Sunday, 2 December 2012

Guy Gavriel Kay and others...

This is a list of books I have read since I last posted on my book blog.  I have rated them out of ten but not made much of an attempt to tell you about them.  Hopefully the best ones will be reviewed on my book blog at some stage.

Guy Gavriel Kay – Sailing to Sarantium (1998) – Brilliant mix of history, politics, drama and fantasy set in a fictional representation of the Byzantine Empire. 10/10 (It would get 11/10 for story-telling but like all of Kay’s books it doesn’t stretch one’s linguistic abilities and the quotable bits are fairly rare though there is some good philosophy in it.)

Guy Gavriel Kay – Lord Of Emperors (2000) – Sequel to the above. 10/10

Guy Gavriel Kay – Tigana. (1990) Fantasy 9/10

Guy Gavriel Kay – Last Light of the Sun (2004) Fantasy evocative of the Celtic and Norse cultures. 10/10

Guy Gavriel Kay – Under Heaven (2010). Pseudo-8th Century China - fantasy. 10/10

Guy Gavriel Kay – A Song for Arbonne (1992).  8/10 The first of his books I read and the one which set me looking for more.

Guy Gavriel Kay – The Lions of Al-Rassan (1995) 8/10 Fantasy set in a version of medieval Spain.

Guy Gavriel Kay – Fionavar Tapestry series
1. The Summer Tree (1984)
2. The Wandering Fire (1986)
3. The Darkest Road (1986)
A wonderful series with modern man (and woman) transported across into another world – one of many woven in the tapestry.  10/10

Guy Gavriel Kay – Ysabel (2007) If you only read one of Kay’s books read this one or Sailing to Sarantium.  On one holy, haunted night of the ancient year, when the borders between the living and the dead are down and fires are lit upon the hills, Ned, his family, and his friends are shockingly drawn into this tale, as dangerous, mythic figures from conflicts of long ago erupt into the present, claiming and changing lives.  Although it is listed as a stand-alone novel there are characters in this that appear in the Fionavar Trilogy so it could be considered a spoiler for those books if you read this first.

Michael Popek – Forgotten Bookmarks (2011). Disappointing

Dan Simmons – Drood (2009). A fictional account of some supposed adventures of Charles Dickens.  Not worth the effort. 6/10

John Dickinson – The Cup of the World (2004) Fantasy 8/10

John Dickinson – The Widow and the King (2005). Fantasy – sequel to the above but didn’t match up to it. 7/10

Tad Williams – The Dragonbone Chair (1988) 8/10 Fantasy – the first part of the Memory, Sorrow and Thorn. Good but not enough to hunt out the next part of the series.

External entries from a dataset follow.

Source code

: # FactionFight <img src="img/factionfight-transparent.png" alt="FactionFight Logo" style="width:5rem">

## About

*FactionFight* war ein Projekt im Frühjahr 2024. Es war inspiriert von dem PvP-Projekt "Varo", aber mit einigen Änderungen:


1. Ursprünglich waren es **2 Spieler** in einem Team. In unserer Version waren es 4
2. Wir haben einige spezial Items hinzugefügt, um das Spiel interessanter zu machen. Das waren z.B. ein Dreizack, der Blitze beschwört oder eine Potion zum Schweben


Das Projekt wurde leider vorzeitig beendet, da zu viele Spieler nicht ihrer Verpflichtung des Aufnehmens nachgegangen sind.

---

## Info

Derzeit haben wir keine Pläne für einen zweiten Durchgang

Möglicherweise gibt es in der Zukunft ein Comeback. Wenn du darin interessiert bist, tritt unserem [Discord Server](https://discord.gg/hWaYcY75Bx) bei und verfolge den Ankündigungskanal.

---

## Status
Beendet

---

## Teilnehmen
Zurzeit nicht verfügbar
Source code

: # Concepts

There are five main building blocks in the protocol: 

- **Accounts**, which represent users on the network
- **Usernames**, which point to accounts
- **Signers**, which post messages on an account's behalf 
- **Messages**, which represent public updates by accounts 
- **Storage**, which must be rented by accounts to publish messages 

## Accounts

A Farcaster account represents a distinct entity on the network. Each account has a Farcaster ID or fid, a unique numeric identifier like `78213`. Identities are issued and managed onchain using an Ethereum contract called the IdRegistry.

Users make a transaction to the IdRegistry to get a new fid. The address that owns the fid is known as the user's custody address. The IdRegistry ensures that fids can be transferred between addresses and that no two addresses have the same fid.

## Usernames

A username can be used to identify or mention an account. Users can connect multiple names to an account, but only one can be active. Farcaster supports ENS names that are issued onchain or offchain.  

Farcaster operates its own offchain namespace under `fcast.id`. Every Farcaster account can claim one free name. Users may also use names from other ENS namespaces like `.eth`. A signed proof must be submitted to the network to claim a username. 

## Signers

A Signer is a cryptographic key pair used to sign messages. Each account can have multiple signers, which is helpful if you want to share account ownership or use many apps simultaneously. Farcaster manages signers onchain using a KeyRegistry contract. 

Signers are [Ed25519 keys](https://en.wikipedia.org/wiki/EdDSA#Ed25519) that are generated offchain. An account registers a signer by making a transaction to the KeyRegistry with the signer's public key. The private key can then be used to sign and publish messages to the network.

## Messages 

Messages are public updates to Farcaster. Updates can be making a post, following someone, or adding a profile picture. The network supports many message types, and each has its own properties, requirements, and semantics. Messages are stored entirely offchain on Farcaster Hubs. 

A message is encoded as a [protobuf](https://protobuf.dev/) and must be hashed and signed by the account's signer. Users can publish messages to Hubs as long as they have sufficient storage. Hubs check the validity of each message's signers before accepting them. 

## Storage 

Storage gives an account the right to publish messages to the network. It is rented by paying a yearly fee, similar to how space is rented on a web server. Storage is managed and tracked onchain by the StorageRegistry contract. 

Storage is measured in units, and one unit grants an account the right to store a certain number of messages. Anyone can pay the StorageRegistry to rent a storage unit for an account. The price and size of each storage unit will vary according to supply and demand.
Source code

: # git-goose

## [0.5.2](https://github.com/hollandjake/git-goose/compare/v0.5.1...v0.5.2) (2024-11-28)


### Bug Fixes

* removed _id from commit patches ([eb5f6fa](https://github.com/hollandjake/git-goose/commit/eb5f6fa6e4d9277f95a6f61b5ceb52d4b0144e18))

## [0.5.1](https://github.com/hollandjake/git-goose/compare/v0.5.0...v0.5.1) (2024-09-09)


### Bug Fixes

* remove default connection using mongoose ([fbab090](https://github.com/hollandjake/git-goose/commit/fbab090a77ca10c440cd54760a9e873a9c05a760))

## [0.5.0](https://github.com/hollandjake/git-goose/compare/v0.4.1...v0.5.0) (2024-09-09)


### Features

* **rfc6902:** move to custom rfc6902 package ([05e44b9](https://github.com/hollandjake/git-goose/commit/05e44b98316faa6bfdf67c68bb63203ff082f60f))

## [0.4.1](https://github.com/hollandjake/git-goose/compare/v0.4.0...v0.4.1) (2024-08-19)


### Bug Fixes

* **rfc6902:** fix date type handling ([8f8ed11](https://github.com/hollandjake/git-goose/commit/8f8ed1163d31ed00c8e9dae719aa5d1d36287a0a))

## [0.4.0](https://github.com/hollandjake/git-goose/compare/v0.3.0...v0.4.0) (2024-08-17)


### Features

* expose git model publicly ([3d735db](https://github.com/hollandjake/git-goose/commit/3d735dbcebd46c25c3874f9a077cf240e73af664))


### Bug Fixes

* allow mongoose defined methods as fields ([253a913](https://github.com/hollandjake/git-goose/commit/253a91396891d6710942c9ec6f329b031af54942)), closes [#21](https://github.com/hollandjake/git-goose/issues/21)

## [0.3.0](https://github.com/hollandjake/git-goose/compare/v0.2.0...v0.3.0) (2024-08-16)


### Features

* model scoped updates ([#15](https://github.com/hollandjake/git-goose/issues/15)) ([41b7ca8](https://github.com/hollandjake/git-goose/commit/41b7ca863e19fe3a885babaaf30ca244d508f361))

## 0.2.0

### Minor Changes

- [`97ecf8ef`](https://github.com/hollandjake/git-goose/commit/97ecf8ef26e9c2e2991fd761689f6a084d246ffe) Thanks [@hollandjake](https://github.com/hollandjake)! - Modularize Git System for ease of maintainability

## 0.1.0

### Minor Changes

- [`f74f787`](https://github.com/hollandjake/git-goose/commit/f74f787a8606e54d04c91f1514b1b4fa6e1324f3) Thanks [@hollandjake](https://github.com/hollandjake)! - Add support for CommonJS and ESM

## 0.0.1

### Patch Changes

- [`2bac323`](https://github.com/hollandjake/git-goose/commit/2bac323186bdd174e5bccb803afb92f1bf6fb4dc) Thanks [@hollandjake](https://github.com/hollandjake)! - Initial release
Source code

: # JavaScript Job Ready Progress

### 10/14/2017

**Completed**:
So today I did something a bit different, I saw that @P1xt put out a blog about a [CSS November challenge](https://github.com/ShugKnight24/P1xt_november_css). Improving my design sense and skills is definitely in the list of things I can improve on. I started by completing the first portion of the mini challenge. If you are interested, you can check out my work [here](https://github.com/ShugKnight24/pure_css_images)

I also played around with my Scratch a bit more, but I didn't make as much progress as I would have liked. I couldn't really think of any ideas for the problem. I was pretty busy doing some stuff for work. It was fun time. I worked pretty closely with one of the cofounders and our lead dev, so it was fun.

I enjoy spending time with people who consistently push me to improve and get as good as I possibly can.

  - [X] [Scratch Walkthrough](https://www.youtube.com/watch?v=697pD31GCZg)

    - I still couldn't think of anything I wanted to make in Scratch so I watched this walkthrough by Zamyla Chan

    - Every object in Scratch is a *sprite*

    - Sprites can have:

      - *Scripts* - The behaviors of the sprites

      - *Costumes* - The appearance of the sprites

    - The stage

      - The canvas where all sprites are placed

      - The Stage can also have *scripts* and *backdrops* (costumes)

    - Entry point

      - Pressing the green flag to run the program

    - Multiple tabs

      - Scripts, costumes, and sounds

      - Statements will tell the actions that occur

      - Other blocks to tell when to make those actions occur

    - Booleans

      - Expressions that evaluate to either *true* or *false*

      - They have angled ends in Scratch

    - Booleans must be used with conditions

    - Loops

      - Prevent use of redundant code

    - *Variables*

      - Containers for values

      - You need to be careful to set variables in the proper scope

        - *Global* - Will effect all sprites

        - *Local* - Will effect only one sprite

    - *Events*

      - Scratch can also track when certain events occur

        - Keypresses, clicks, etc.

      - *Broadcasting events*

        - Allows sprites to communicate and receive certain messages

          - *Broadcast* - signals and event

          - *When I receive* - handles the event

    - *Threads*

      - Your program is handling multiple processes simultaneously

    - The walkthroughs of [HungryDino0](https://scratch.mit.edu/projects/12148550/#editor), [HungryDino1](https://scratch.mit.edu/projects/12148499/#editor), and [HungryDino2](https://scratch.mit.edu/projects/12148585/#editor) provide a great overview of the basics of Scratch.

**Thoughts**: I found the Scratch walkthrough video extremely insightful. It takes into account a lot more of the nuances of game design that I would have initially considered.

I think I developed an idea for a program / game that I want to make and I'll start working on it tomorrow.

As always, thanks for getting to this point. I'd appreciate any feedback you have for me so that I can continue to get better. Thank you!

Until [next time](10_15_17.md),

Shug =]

Lian Hearn – Across the Nightingale Floor (2002) 8/10 Fantasy – the first part of the Tales of the Otori.  Good but not enough to hunt out the next part of the series.

Helen Spring – Memories of the Curlew (2009) 7/10  Historical novel based on the life of Gwenllian, daughter of the King of Gwynedd (b 1096), who became known as 'The Welsh Warrior Princess'. A fine adventure / romance for older children and a good insight into Wales at that time.

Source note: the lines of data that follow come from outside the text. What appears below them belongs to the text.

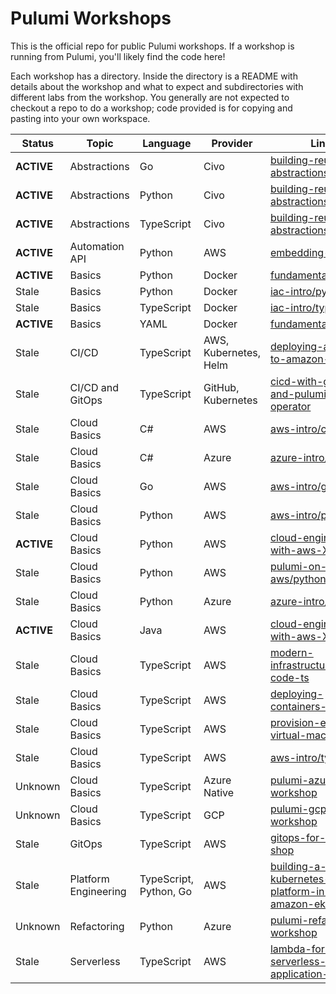 # Pulumi Workshops

This is the official repo for public Pulumi workshops. If a workshop is running from Pulumi, you'll likely find the code here!

Each workshop has a directory. Inside the directory is a README with details about the workshop and what to expect and subdirectories with different labs from the workshop. You generally are not expected to checkout a repo to do a workshop; code provided is for copying and pasting into your own workspace.

Status | Topic | Language | Provider | Link
---|---|---|---|---
**ACTIVE** | Abstractions | Go | Civo | [building-reusable-abstractions](./building-reusable-abstractions/)
**ACTIVE** | Abstractions | Python | Civo | [building-reusable-abstractions](./building-reusable-abstractions/)
**ACTIVE** | Abstractions | TypeScript | Civo | [building-reusable-abstractions](./building-reusable-abstractions/)
**ACTIVE** | Automation API | Python | AWS | [embedding-pulumi](./embedding-pulumi/)
**ACTIVE** | Basics | Python | Docker | [fundamentals/python](./fundamentals/python/)
Stale | Basics | Python | Docker | [iac-intro/python](./iac-intro/python/)
Stale | Basics | TypeScript | Docker | [iac-intro/typescript](./iac-intro/typescript/)
**ACTIVE** | Basics | YAML | Docker | [fundamentals/yaml](./fundamentals/yaml/)
Stale | CI/CD | TypeScript | AWS, Kubernetes, Helm | [deploying-argocd-to-amazon-eks](./deploying-argocd-to-amazon-eks/)
Stale | CI/CD and GitOps | TypeScript | GitHub, Kubernetes | [cicd-with-gha-and-pulumi-operator](./cicd-with-gha-and-pulumi-operator/)
Stale | Cloud Basics | C# | AWS | [aws-intro/csharp](./aws-intro/csharp/)
Stale | Cloud Basics | C# | Azure | [azure-intro/csharp](./azure-intro/csharp/)
Stale | Cloud Basics | Go | AWS | [aws-intro/go](./aws-intro/go/)
Stale | Cloud Basics | Python | AWS | [aws-intro/python](./aws-intro/python/)
**ACTIVE** | Cloud Basics | Python | AWS | [cloud-engineering-with-aws-X/python](./cloud-engineering-with-aws-X/python/)
Stale | Cloud Basics | Python | AWS | [pulumi-on-aws/python](./pulumi-on-aws/python/)
Stale | Cloud Basics | Python | Azure | [azure-intro/python](./azure-intro/python/)
**ACTIVE** | Cloud Basics | Java | AWS | [cloud-engineering-with-aws-X/java](./cloud-engineering-with-aws-X/java/)
Stale | Cloud Basics | TypeScript | AWS | [modern-infrastructure-as-code-ts](./modern-infrastructure-as-code-ts/)
Stale | Cloud Basics | TypeScript | AWS | [deploying-containers-to-ecs](./deploying-containers-to-ecs/)
Stale | Cloud Basics | TypeScript | AWS | [provision-ec2-virtual-machines](./provision-ec2-virtual-machines/)
Stale | Cloud Basics | TypeScript | AWS | [aws-intro/typescript](./aws-intro/typescript/)
Unknown | Cloud Basics | TypeScript | Azure Native | [pulumi-azurenative-workshop](./pulumi-azurenative-workshop/)
Unknown | Cloud Basics | TypeScript | GCP | [pulumi-gcp-workshop](./pulumi-gcp-workshop/)
Stale | GitOps | TypeScript | AWS | [gitops-for-socks-shop](./gitops-for-socks-shop/)
Stale | Platform Engineering | TypeScript, Python, Go | AWS | [building-a-kubernetes-platform-in-amazon-eks](./building-a-kubernetes-platform-in-amazon-eks/)
Unknown | Refactoring | Python | Azure | [pulumi-refactoring-workshop](./pulumi-refactoring-workshop/)
Stale | Serverless | TypeScript | AWS | [lambda-for-serverless-application-patterns](./lambda-for-serverless-application-patterns/)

Penelope Fitzgerald – The Bookshop (1978). 8/10 My main comment about this would be a spoiler so I can’t make it. Suffice it to say but for one thing it would be rated higher.

Stewart Binns – Crusade (2012) 9/10 It is 1072 and England is firmly under the heel of its new Norman rulers. The few survivors of the English resistance look to Edgar the Atheling, the rightful heir to the English throne, to overthrow the Conqueror but end up fighting in The Holy Land.  I shall definitely be reading his other two novels – Conquest and Anarchy.

Mike Ashley – The Mammoth Book of Historical Detectives (1995). 8/10  A collection of short stories from some of the most famous writers of historical crime.  A great book to dip into.

Edward Marston – The Queen’s Head (1988) An Elizabethan mystery. 7/10

 Hope Mirrlees - Lud-in-the Mist (1926) 10/10 commented upon elsewhere.

James Long – Ferney (201 ) 10/10  A sort of historical love story with a touch of time travel / slippage.  One of those books one does not want to end because it captures your imagination and involves you with the characters in a way that only the best books can.  My ‘read of the year’ (and thanks to Friend-├╝ber-special for sending me it).